Mas, para VanDenBerg, a verdadeira atração foi o lado exagerado e meio cafona do livro, que ela disse ter um encaixe perfeito com o Tumblr. Ela se inscreveu, disse, porque queria ver a reação ao inesperado caubói que aparece no romance.

Lauren VanDenBerg segura “Drácula”; assinantes descobriram que a serialização tornou o romance de 125 anos mais acessível - Desiree Rios - 14.set.22/The New York Times

Há um lado no conde Drácula com o qual é surpreendentemente fácil se identificar, segundo VanDenBerg.

"Temos Drácula correndo por todo lado e fingindo ser seus empregados, naquele castelo", ela disse. "E aí você descobre que era só ele fazendo tudo aquilo. Todos nós tentando ser mais cool do que realmente somos, às vezes, e todos os leitores pensam que, pois é, já tive momentos como aqueles".

Ashley Barner, assinante do boletim e escritora de fantasia, disse que a experiência de leitura coletiva era como fazer parte de um clube do livro online que nunca dorme. "Há um aspecto comunitário", ela disse. "É como assistir a um programa de TV em companhia de outras pessoas".

Leah Davydov, uma das vozes acadêmicas da comunidade "Drácula Daily", credita sua carreira acadêmica à sua obsessão vitalícia pelo conde. Enquanto buscava um doutorado em literatura inglesa na Universidade Case Western Reserve, Davydov foi apresentada ao boletim informativo por um de seus alunos. Ela reconheceu os atrativos do livro para uma ampla audiência, disse.

"É sobre Drácula sentir uma intensa solidão e um desejo de voltar a se juntar à humanidade", ela disse. "E Jonathan está ficando cada vez mais isolado e paranoico. Eu acho que isso se aplica a muitas obras da literatura gótica, em termos de confinamento e liberdade. Portanto, acho que o livro fala, de alguma forma, ao público pós-Covid".

Davydov aponta que a programação de leitura seriada do "Drácula Daily" espelha a prática do século 19, de publicar romances em episódios. "É apenas um pequeno mas maravilhoso capricho da história que tenhamos voltado a essa situação", ela disse.

Receber um e-mail com um par de parágrafos por dia também cria suspense e incentiva uma leitura atenta do texto, disse Davydov. "E remove a ameaça de ter que lidar com um monte de prosa vitoriana, muitas vezes densa e obscura".

Para alguns leitores, parte da atração de "Drácula" é o que eles veem como sua angústia homoerótica. "É um romance extremamente queer", disse Gorski. "Drácula é retratado como um sedutor no romance, tanto das mulheres quanto de Jonathan. Há também a amizade entre Mina e Lucy". No Tumblr, ela disse, as linhas "queer" da narrativa do romance inspiram discussões e ficção escrita por fãs.

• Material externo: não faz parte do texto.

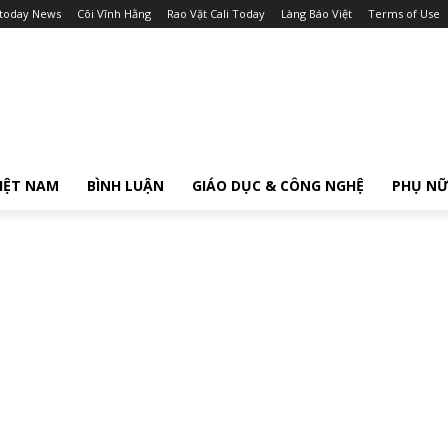
itoday News
Cõi Vĩnh Hằng
Rao Vặt Cali Today
Làng Báo Việt
Terms of Use
IỆT NAM
BÌNH LUẬN
GIÁO DỤC & CÔNG NGHỆ
PHỤ N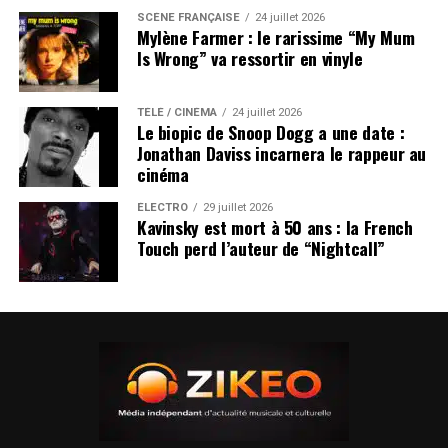
SCÈNE FRANÇAISE
24 juillet 2026
Mylène Farmer : le rarissime “My Mum
Is Wrong” va ressortir en vinyle
TÉLÉ / CINÉMA
24 juillet 2026
Le biopic de Snoop Dogg a une date :
Jonathan Daviss incarnera le rappeur au
cinéma
ÉLECTRO
29 juillet 2026
Kavinsky est mort à 50 ans : la French
Touch perd l’auteur de “Nightcall”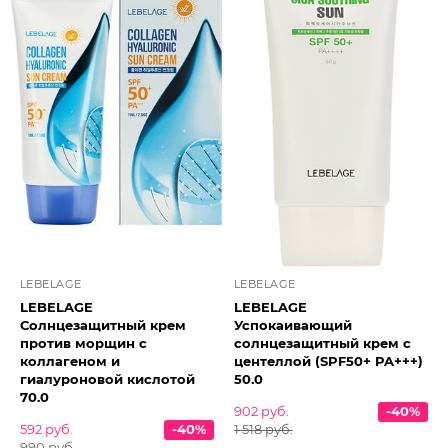
LEBELAGE
LEBELAGE
LEBELAGE
LEBELAGE
Солнцезащитный крем
Успокаивающий
против морщин с
солнцезащитный крем с
коллагеном и
центеллой (SPF50+ PA+++)
гиалуроновой кислотой
50.0
70.0
902 руб.
-40%
592 руб.
-40%
1 518 руб.
990 руб.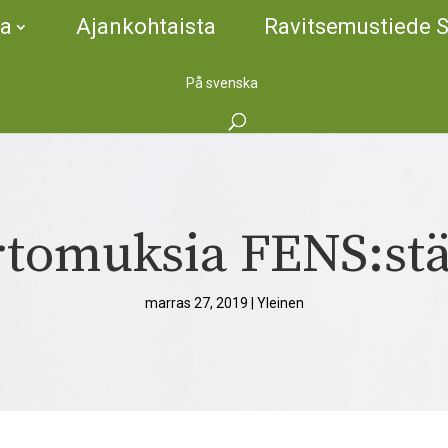
ta
Ajankohtaista
Ravitsemustiede 
På svenska
tomuksia FENS:stä 
marras 27, 2019
|
Yleinen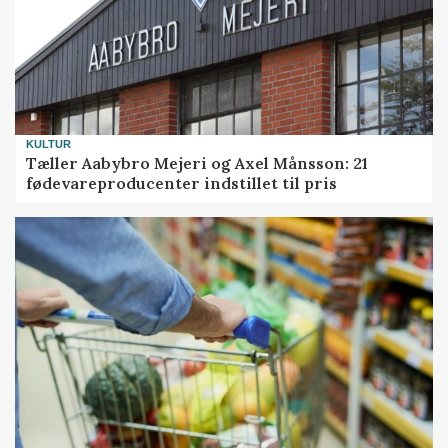
KULTUR
Tæller Aabybro Mejeri og Axel Månsson: 21
fødevareproducenter indstillet til pris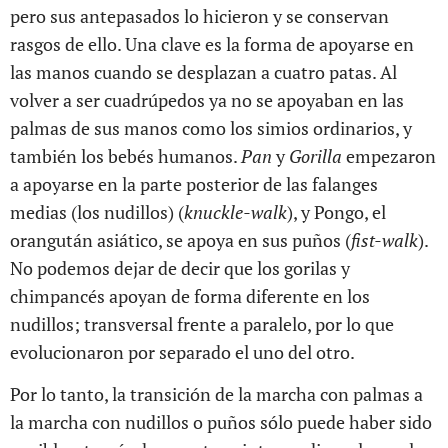
pero sus antepasados lo hicieron y se conservan
rasgos de ello. Una clave es la forma de apoyarse en
las manos cuando se desplazan a cuatro patas. Al
volver a ser cuadrúpedos ya no se apoyaban en las
palmas de sus manos como los simios ordinarios, y
también los bebés humanos.
Pan
y
Gorilla
empezaron
a apoyarse en la parte posterior de las falanges
medias (los nudillos) (
knuckle-walk
), y Pongo, el
orangután asiático, se apoya en sus puños (
fist-walk
).
No podemos dejar de decir que los gorilas y
chimpancés apoyan de forma diferente en los
nudillos; transversal frente a paralelo, por lo que
evolucionaron por separado el uno del otro.
Por lo tanto, la transición de la marcha con palmas a
la marcha con nudillos o puños sólo puede haber sido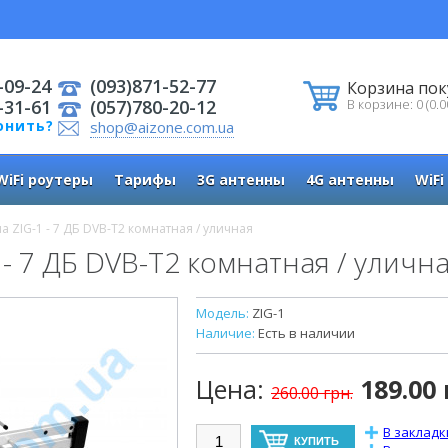
-09-24
(093)871-52-77
Корзина пок
-31-61
(057)780-20-12
В корзине: 0 (0.0
онить?
shop@aizone.com.ua
WiFi роутеры
Тарифы
3G антенны
4G антенны
WiFi
а ZIG-1 - 7 ДБ DVB-T2 комнатная / уличная
 - 7 ДБ DVB-T2 комнатная / уличн
Модель:
ZIG-1
Наличие:
Есть в наличии
Цена:
189.00 
260.00 грн.
В закладк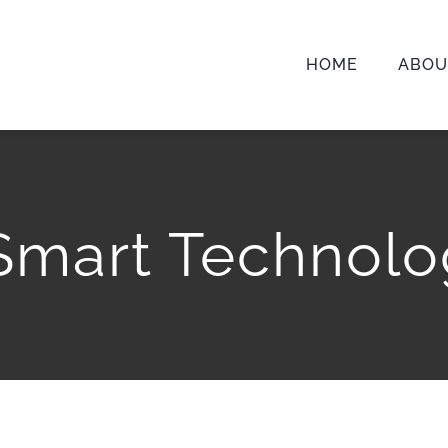
HOME
ABOU
mart Technolo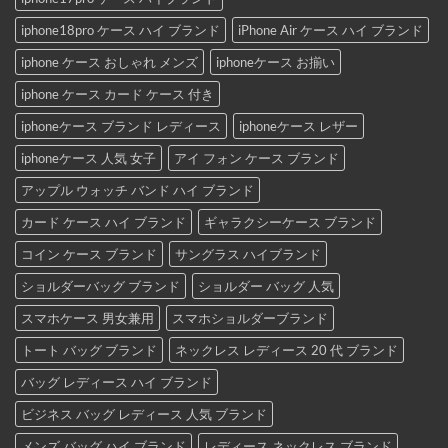
iphone18pro ケース ハイ ブランド
iPhone Air ケース ハイ ブランド
iphone ケース おしゃれ メンズ
iphoneケース お揃い
iphone ケース カード ケース 付き
iphoneケース ブランド レディース
iphoneケース レザー
iphoneケース 人気 女子
アイ フォン ケース ブランド
アップル ウォッチ バンド ハイ ブランド
カード ケース ハイ ブランド
ギャラクシーケース ブランド
コイン ケース ブランド
サングラス ハイブランド
ショルダーバッグ ブランド
ショルダー バッグ 人気
スマホケース 男女兼用
スマホショルダーブランド
トート バッグ ブランド
ネックレス レディース 20 代 ブランド
バッグ レディース ハイ ブランド
ビジネス バッグ レディース 人気 ブランド
メンズ バッグ ハイ ブランド
レディース ネックレス ブランド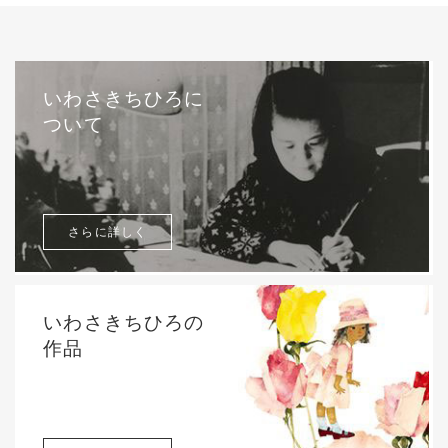
いわさきちひろに
ついて
さらに詳しく
いわさきちひろの
作品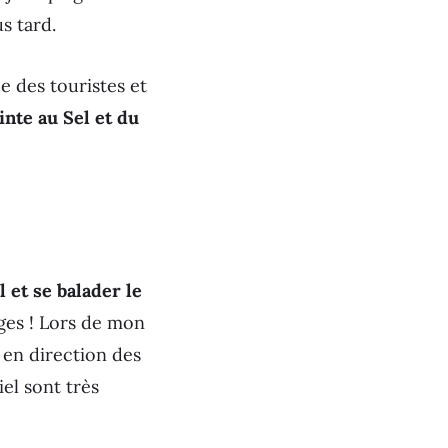
s tard.
e des touristes et
inte au Sel et du
 et se balader le
ages ! Lors de mon
, en direction des
iel sont très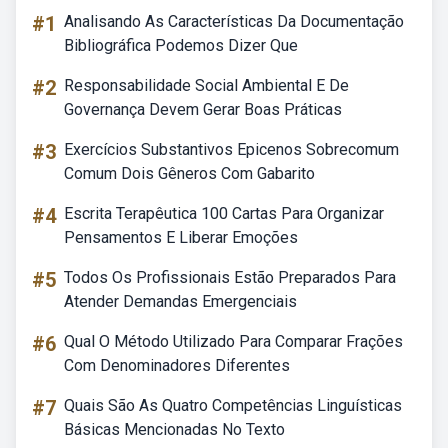
#1
Analisando As Características Da Documentação
Bibliográfica Podemos Dizer Que
#2
Responsabilidade Social Ambiental E De
Governança Devem Gerar Boas Práticas
#3
Exercícios Substantivos Epicenos Sobrecomum
Comum Dois Gêneros Com Gabarito
#4
Escrita Terapêutica 100 Cartas Para Organizar
Pensamentos E Liberar Emoções
#5
Todos Os Profissionais Estão Preparados Para
Atender Demandas Emergenciais
#6
Qual O Método Utilizado Para Comparar Frações
Com Denominadores Diferentes
#7
Quais São As Quatro Competências Linguísticas
Básicas Mencionadas No Texto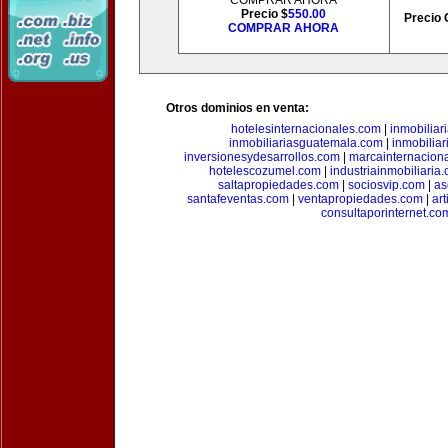
COMPRAR AHORA
Precio $
550.00
Precio 
COMPRAR AHORA
Otros dominios en venta:
hotelesinternacionales.com
|
inmobiliar
inmobiliariasguatemala.com
|
inmobiliar
inversionesydesarrollos.com
|
marcainternacion
hotelescozumel.com
|
industriainmobiliaria
saltapropiedades.com
|
sociosvip.com
|
as
santafeventas.com
|
ventapropiedades.com
|
ar
consultaporinternet.co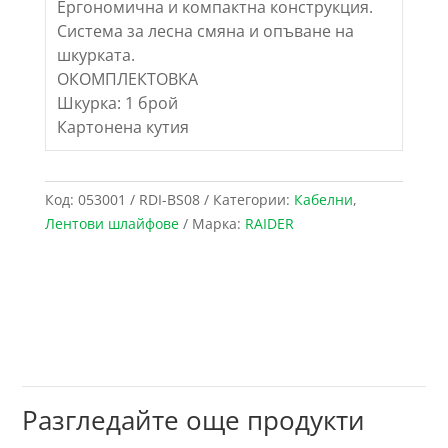
Ергономична и компактна конструкция.
Система за лесна смяна и опъване на
шкурката.
ОКОМПЛЕКТОВКА
Шкурка: 1 брой
Картонена кутия
Код:
053001 / RDI-BS08
Категории:
Кабелни
,
Лентови шлайфове
Марка:
RAIDER
Разгледайте още продукти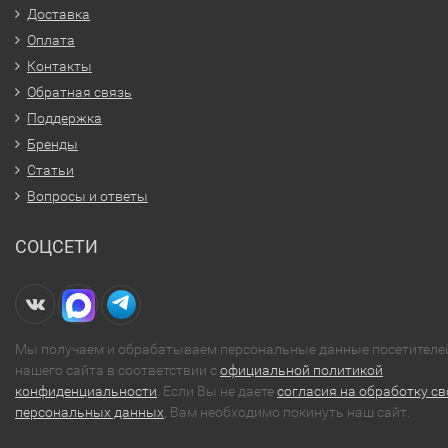
Доставка
Оплата
Контакты
Обратная связь
Поддержка
Бренды
Статьи
Вопросы и ответы
СОЦСЕТИ
Мы получаем и обрабатываем персональные данные посетителе
нашего сайта в соответствии с
официальной политикой
конфиденциальности
. Если Вы не даете
согласия на обработку св
персональных данных
, Вам необходимо покинуть наш сайт.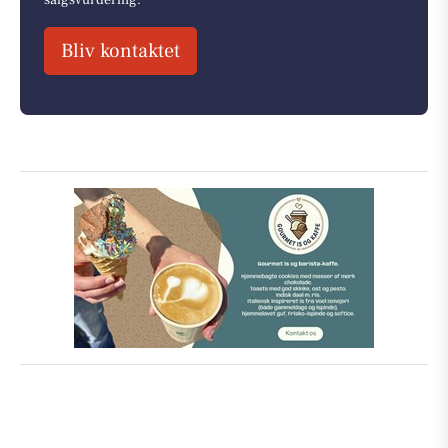
Bliv kontaktet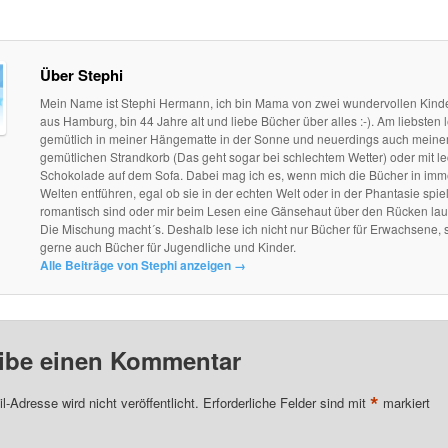
Über Stephi
Mein Name ist Stephi Hermann, ich bin Mama von zwei wundervollen Kind
aus Hamburg, bin 44 Jahre alt und liebe Bücher über alles :-). Am liebsten l
gemütlich in meiner Hängematte in der Sonne und neuerdings auch mein
gemütlichen Strandkorb (Das geht sogar bei schlechtem Wetter) oder mit le
Schokolade auf dem Sofa. Dabei mag ich es, wenn mich die Bücher in im
Welten entführen, egal ob sie in der echten Welt oder in der Phantasie spie
romantisch sind oder mir beim Lesen eine Gänsehaut über den Rücken lau
Die Mischung macht´s. Deshalb lese ich nicht nur Bücher für Erwachsene, 
gerne auch Bücher für Jugendliche und Kinder.
Alle Beiträge von Stephi anzeigen
→
ibe einen Kommentar
*
l-Adresse wird nicht veröffentlicht.
Erforderliche Felder sind mit
markiert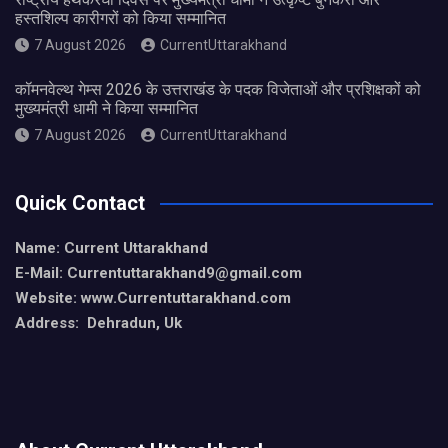
हस्तशिल्प कारीगरों को किया सम्मानित
7 August 2026
CurrentUttarakhand
कॉमनवेल्थ गेम्स 2026 के उत्तराखंड के पदक विजेताओं और प्रशिक्षकों को
मुख्यमंत्री धामी ने किया सम्मानित
7 August 2026
CurrentUttarakhand
Quick Contact
Name: Current Uttarakhand
E-Mail: Currentuttarakhand9
@gmail.com
Website: www.Currentuttarakhand.com
Address: Dehradun, Uk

Com o sucesso do "Drácula Daily", outros Substacks e boletins informativos começaram a veicular versões seriadas da literatura clássica, disse Kirkland.

"Surgiu todo um ecossistema de outras pessoas fazendo a mesma coisa com outras obras de domínio público", ele disse, apontando para a serialização digital de livros como "Moby-Dick", "Sofrimentos do Jovem Werther" e "A Divina Comédia".

Kirkland apontou que o apelo do livro também deriva em parte de nosso fascínio por vampiros e sua representação sempre mutável na arte e cultura ocidentais. Kirkland disse ter crescido assistindo ao conde em forma de fantoche de "Vila Sésamo". Os leitores do Gen Z reavivaram os romances "Crepúsculo".

Na série de TV "What We Do in The Shadows", vampiros avançam aos tropeços pelo mundo moderno, com muita confusão e um lado "queer" devasso que parece ter sido extraído diretamente do romance de Stoker. "As pessoas agora curtem desconstruir as histórias de vampiros", disse Davydov. "'What We Do in The Shadows’ é uma paródia brilhante dos clichês sobre vampiros".

Com o "Drácula Daily", os fãs de vampiros podem voltar à fonte original.